In United States v. Harriss, 347 U.S. 612 (1954), the Supreme Court found constitutional the Federal Lobbying Act of 1946, the purpose of the which was to enable Congress to know “who is being hired, who is putting up the money, and how much.” A U.S. district court had invalidated the act after it was applied to the National Farm Committee and to Moore and Harriss, individuals attempting to influence legislation that would raise the price of agricultural commodities.

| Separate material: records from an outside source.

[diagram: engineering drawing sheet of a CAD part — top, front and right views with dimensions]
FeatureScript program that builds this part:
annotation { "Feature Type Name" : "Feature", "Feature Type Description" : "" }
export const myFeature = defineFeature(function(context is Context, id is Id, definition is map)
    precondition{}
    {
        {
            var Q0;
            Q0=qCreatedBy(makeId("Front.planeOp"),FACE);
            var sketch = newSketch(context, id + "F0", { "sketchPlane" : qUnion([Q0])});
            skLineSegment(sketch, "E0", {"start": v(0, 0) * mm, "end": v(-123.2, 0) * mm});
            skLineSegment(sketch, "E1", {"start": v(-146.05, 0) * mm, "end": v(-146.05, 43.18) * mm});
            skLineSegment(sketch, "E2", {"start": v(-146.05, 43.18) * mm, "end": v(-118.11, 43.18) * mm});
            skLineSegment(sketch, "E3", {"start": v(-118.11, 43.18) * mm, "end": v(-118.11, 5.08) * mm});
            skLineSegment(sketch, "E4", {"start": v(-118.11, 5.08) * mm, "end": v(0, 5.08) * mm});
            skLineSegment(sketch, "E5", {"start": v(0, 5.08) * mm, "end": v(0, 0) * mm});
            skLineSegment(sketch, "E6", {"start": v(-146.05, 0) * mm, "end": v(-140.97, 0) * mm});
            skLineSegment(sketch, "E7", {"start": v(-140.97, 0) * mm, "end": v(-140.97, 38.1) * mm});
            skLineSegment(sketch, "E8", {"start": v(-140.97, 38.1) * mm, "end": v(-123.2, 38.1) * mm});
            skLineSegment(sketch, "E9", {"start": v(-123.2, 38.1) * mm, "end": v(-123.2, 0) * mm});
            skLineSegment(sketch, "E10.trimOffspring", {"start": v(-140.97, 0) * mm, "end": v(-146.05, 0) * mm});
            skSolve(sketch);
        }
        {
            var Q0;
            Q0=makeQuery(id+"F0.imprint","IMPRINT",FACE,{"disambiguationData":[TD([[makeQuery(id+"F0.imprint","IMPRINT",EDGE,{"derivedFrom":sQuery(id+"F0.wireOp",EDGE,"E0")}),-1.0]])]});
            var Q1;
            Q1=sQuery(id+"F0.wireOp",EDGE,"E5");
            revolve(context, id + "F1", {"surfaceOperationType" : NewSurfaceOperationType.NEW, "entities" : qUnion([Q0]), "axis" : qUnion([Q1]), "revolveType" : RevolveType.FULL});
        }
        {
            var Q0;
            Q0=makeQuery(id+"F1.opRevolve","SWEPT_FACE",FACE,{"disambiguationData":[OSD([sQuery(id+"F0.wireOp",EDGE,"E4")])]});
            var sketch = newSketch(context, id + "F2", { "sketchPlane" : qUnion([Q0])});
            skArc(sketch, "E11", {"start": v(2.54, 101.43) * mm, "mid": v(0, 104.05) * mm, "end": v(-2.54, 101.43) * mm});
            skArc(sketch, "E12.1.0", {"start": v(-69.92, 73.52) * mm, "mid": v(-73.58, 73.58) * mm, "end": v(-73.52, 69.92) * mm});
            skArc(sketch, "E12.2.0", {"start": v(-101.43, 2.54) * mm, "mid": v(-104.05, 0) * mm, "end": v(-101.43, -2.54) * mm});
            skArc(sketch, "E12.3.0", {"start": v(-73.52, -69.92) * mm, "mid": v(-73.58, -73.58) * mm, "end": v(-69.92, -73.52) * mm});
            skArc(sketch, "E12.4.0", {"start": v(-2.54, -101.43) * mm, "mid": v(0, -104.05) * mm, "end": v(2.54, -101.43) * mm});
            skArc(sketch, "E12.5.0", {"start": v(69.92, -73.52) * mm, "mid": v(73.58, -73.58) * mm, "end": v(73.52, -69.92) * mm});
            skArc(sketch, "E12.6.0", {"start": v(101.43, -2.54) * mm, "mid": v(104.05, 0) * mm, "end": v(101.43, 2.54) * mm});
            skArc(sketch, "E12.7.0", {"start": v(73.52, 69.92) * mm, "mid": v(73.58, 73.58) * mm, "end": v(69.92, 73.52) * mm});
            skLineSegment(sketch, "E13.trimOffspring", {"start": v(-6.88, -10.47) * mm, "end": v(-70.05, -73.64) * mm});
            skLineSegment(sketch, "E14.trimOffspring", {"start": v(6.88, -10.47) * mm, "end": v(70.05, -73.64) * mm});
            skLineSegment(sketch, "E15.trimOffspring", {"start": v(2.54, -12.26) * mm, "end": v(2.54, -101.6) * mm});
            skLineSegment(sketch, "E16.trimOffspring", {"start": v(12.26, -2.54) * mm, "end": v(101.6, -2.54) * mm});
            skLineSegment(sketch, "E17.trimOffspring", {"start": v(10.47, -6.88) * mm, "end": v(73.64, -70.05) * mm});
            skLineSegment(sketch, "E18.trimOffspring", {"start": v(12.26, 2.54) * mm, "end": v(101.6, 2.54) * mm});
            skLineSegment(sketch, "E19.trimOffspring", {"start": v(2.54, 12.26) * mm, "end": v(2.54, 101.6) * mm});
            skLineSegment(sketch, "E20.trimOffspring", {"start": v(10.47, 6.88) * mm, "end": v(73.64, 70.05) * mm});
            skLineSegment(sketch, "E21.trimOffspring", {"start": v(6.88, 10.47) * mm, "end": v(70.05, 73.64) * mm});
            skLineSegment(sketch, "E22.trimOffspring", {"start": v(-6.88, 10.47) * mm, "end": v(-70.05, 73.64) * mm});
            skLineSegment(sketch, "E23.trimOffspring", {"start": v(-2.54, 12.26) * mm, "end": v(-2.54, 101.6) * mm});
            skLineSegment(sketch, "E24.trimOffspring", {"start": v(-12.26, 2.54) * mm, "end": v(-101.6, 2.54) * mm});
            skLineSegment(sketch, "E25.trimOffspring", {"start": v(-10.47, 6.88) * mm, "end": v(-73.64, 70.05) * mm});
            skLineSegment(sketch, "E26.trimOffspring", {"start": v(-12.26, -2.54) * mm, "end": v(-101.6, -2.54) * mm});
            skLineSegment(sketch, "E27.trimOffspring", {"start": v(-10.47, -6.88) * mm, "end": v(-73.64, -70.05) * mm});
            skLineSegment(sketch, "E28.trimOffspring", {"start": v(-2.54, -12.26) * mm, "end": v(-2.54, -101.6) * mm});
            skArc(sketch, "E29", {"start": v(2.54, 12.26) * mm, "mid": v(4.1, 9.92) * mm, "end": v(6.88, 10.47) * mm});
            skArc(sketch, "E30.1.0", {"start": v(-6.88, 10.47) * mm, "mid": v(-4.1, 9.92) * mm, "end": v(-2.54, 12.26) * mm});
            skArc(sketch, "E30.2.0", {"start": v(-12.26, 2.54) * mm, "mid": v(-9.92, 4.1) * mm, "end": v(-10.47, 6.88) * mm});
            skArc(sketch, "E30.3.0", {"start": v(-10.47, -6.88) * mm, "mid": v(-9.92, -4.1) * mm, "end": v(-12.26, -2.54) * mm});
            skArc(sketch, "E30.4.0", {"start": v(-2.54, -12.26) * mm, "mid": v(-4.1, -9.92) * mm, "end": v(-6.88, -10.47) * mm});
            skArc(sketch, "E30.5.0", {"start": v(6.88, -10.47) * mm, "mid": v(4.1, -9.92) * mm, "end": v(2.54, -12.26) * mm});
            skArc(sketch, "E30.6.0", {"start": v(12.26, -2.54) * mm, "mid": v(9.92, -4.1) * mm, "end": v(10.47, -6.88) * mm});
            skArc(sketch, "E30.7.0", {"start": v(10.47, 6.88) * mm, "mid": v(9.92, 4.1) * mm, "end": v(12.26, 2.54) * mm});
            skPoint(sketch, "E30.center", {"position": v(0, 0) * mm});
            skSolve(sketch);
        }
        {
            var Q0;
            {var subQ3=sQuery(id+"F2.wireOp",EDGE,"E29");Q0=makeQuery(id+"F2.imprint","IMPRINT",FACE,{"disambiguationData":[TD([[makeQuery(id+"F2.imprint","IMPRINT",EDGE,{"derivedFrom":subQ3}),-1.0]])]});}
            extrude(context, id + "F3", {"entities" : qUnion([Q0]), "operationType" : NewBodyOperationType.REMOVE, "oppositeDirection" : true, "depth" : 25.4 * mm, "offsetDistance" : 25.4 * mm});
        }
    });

The Supreme Court based its decision on an interpretation of the act that made it applicable only to individuals who solicited, collected, or received contributions for the purpose of influencing congressional legislation through direct contact with its members. Chief Justice Earl Warren wrote the Court’s decision, which relied in part on United States v. Rumely (1953) and construed lobbying in “its commonly accepted sense” rather than interpreting it to apply to activities having only “an ‘incidental’ purpose of influencing legislation.” So construed, the act did not violate the First Amendment. Chief Justice Warren went on to note that although the actual wording of the statute hypothetically might continue to deter some speech, “the restraint is at most an indirect one resulting from self-censorship” and “too remote to require striking down a statute which on its face is otherwise plainly within the area of congressional power and is designed to safeguard a vital national interest.” The Court determined that it would resolve additional questions about penalties under the law if and when such penalties were assessed.

Justice William O. Douglas, joined by Justice Hugo L. Black, dissented. The justices argued that the Court’s attempt to save the law posed more dangers than the legislation was worth. Justice Douglas observed that it was particularly important for criminal statutes to be narrowly drawn so as to give individuals fair warning, and he and Justice Black believed that the Court had distorted the meaning of the words in the statute and that its language remained too broad. Justice Robert H. Jackson also dissented, observing that a law that could be judicially construed narrowly could later be construed broadly and that this could be done with no constitutional protection from the prohibition against ex post facto laws.